Фара не испытывал пиетета к кинематографу. Он просто использовал неизбежно сопровождавшую его темноту в качестве союзника. Купив за тридцать копеек билет на какой-нибудь малозначительный фильм, он садился с краю, на самое неудобное место, где и ждал прибытия важного клиента или делового партнера.

В тот вечер он запланировал встретиться с одним артельщиком с приисков, который регулярно поставлял ему золотишко, чтобы договориться о новой партии и цене. Это именно они шумели, производя подсчёты и мешая молодёжи наслаждаться искусством.

Фара просто обалдел, увидев своего крестника, выходящего из зала. Ему стоило огромных усилий, чтобы сдержаться и не утворить какую-нибудь глупость, а когда это удалось, он, мокрый от нетерпения, проследовал за парочкой наружу.

Мастерством слежки он не владел, но упустить такой случай было бы тяжким преступлением и малодушием. Тем более, что Михалыч позорно профукал все разумные сроки и как профессионал показал себя полным болваном.

Обход квартир, произведённый подчинёнными капитана Смирнова неожиданно принёс положительный результат - они задержали двух типов, как две капли воды похожих на фоторобот. Михалыч, едва ему доложили, не поленился спуститься на первый этаж к дежурному.

- Где они? - в нетерпении спросил он.

- Вот, - показали ему.

В клетке сидели два типа: один огромный, как буйвол, другой - плюгавенький. Их небритые физиономии выражали и обеспокоенность, и презрение к собственной судьбе одновременно.

- Потерпевшую пригласили для опознания? - осведомился Михалыч.

- Уже едет.

И действительно, не прошло и полчаса, как жертва вошла в отделение, сопровождаемая Смирновым.

- Эти? - спросили её, подведя к железным прутьям.

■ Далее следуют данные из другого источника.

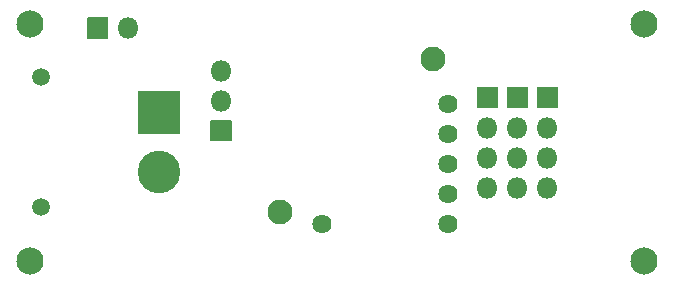
<source format=gbs>
G04 #@! TF.GenerationSoftware,KiCad,Pcbnew,(5.1.10)-1*
G04 #@! TF.CreationDate,2022-12-02T15:34:49-08:00*
G04 #@! TF.ProjectId,D24V22Fx_breakout,44323456-3232-4467-985f-627265616b6f,rev?*
G04 #@! TF.SameCoordinates,Original*
G04 #@! TF.FileFunction,Soldermask,Bot*
G04 #@! TF.FilePolarity,Negative*
%FSLAX46Y46*%
G04 Gerber Fmt 4.6, Leading zero omitted, Abs format (unit mm)*
G04 Created by KiCad (PCBNEW (5.1.10)-1) date 2022-12-02 15:34:49*
%MOMM*%
%LPD*%
G01*
G04 APERTURE LIST*
%ADD10C,1.626000*%
%ADD11C,2.102000*%
%ADD12O,1.802000X1.802000*%
%ADD13C,2.302000*%
%ADD14C,3.602000*%
%ADD15C,1.502000*%
G04 APERTURE END LIST*
D10*
X155422600Y-86898480D03*
X155422600Y-84358480D03*
X155422600Y-81818480D03*
X155422600Y-79278480D03*
X155422600Y-76738480D03*
X144732600Y-86898480D03*
D11*
X154152600Y-72928480D03*
X141192600Y-85868480D03*
D12*
X163830000Y-83820000D03*
X163830000Y-81280000D03*
X163830000Y-78740000D03*
G36*
G01*
X162929000Y-77050000D02*
X162929000Y-75350000D01*
G75*
G02*
X162980000Y-75299000I51000J0D01*
G01*
X164680000Y-75299000D01*
G75*
G02*
X164731000Y-75350000I0J-51000D01*
G01*
X164731000Y-77050000D01*
G75*
G02*
X164680000Y-77101000I-51000J0D01*
G01*
X162980000Y-77101000D01*
G75*
G02*
X162929000Y-77050000I0J51000D01*
G01*
G37*
X161290000Y-83820000D03*
X161290000Y-81280000D03*
X161290000Y-78740000D03*
G36*
G01*
X160389000Y-77050000D02*
X160389000Y-75350000D01*
G75*
G02*
X160440000Y-75299000I51000J0D01*
G01*
X162140000Y-75299000D01*
G75*
G02*
X162191000Y-75350000I0J-51000D01*
G01*
X162191000Y-77050000D01*
G75*
G02*
X162140000Y-77101000I-51000J0D01*
G01*
X160440000Y-77101000D01*
G75*
G02*
X160389000Y-77050000I0J51000D01*
G01*
G37*
X158750000Y-83820000D03*
X158750000Y-81280000D03*
X158750000Y-78740000D03*
G36*
G01*
X157849000Y-77050000D02*
X157849000Y-75350000D01*
G75*
G02*
X157900000Y-75299000I51000J0D01*
G01*
X159600000Y-75299000D01*
G75*
G02*
X159651000Y-75350000I0J-51000D01*
G01*
X159651000Y-77050000D01*
G75*
G02*
X159600000Y-77101000I-51000J0D01*
G01*
X157900000Y-77101000D01*
G75*
G02*
X157849000Y-77050000I0J51000D01*
G01*
G37*
X128300000Y-70300000D03*
G36*
G01*
X126610000Y-71201000D02*
X124910000Y-71201000D01*
G75*
G02*
X124859000Y-71150000I0J51000D01*
G01*
X124859000Y-69450000D01*
G75*
G02*
X124910000Y-69399000I51000J0D01*
G01*
X126610000Y-69399000D01*
G75*
G02*
X126661000Y-69450000I0J-51000D01*
G01*
X126661000Y-71150000D01*
G75*
G02*
X126610000Y-71201000I-51000J0D01*
G01*
G37*
D13*
X120000000Y-90000000D03*
X172000000Y-90000000D03*
X120000000Y-70000000D03*
X172000000Y-70000000D03*
D14*
X130937000Y-82470000D03*
G36*
G01*
X132687000Y-79271000D02*
X129187000Y-79271000D01*
G75*
G02*
X129136000Y-79220000I0J51000D01*
G01*
X129136000Y-75720000D01*
G75*
G02*
X129187000Y-75669000I51000J0D01*
G01*
X132687000Y-75669000D01*
G75*
G02*
X132738000Y-75720000I0J-51000D01*
G01*
X132738000Y-79220000D01*
G75*
G02*
X132687000Y-79271000I-51000J0D01*
G01*
G37*
D15*
X120937000Y-85470000D03*
X120937000Y-74470000D03*
D12*
X136200000Y-73920000D03*
X136200000Y-76460000D03*
G36*
G01*
X137101000Y-78150000D02*
X137101000Y-79850000D01*
G75*
G02*
X137050000Y-79901000I-51000J0D01*
G01*
X135350000Y-79901000D01*
G75*
G02*
X135299000Y-79850000I0J51000D01*
G01*
X135299000Y-78150000D01*
G75*
G02*
X135350000Y-78099000I51000J0D01*
G01*
X137050000Y-78099000D01*
G75*
G02*
X137101000Y-78150000I0J-51000D01*
G01*
G37*
M02*

</source>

Милиционеры, конечно, нарушали процедуру опознания, но уж очень им хотелось поскорей закончить всю эту малоприятную канитель.

- Да! - вскричала женщина и погрозила преступникам элегантным кулачком. - У, проклятые! Думали, не найдётся на вас управа!

Но в это время с улицы зашла ещё одна делегация: милиционеры вели двоих мужиков с заломленными за спину руками.

- Принимайте! - сказали они дежурному.

- Откуда дровишки? - поинтересовался тот.

- Вот, - он протянул смятый листок с фотороботом.

- Опоздали вы, товарищи. Уже поймали.

Но потерпевшая бросилась на вновь прибывших, демонстрируя женскую ветреность.

- Так те или эти? - строго спросил Михалыч.

- Не знаю, - призналась женщина. - Рожи у всех такие пропитые. Где их разберёшь?

Михалыч велел пока никого не отпускать, включая гражданку, а сам отправился пешком до ювелирного, чтобы подмигнуть Фаре условным сигналом.

Надо ли говорить, что Фара не признал в задержанных виновников его несчастий? Их освободили, и вот теперь само Провидение вывело его на след преступников.

Фара двинулся за парочкой, инстинктивно держа их впереди на расстоянии шагов пятнадцати. В любую секунду он готов был упасть на снег или скрыться за деревом, чтобы не обнаружилось его присутствие, но влюблённые беспечно плыли по тротуару, занятые лишь собой, и по сторонам не озирались.

"Это хорошо, что у него есть баба, - отметил про себя Фара. - Женщина - ниточка к мужчине".

Он периодически порывался нанести звонок Михалычу, но все телефоны-автоматы, попадавшиеся ему на пути, были выведены из строя вандалами. Фара проклинал их тихим шёпотом и желал, чтобы как можно скорее их всех переловили сотрудники служб правопорядка.

"Только бы они не сели на такси!" - промелькнула ещё одна беспокойная мысль.

Но парочка не строила решительно никаких планов, чтобы от него улизнуть. Разве что измотала его немного - они двигались беспорядочными зигзагами и часто останавливались для страстных поцелуев. В конце концов, они сели на трамвай, и Фара, облегчённо вздохнув, полез за ними, навстречу близкой развязке.

Трамвай уверенно катил к конечной. Оставалась всего пара остановок, когда сразу через все двери в вагон зашли контролёры.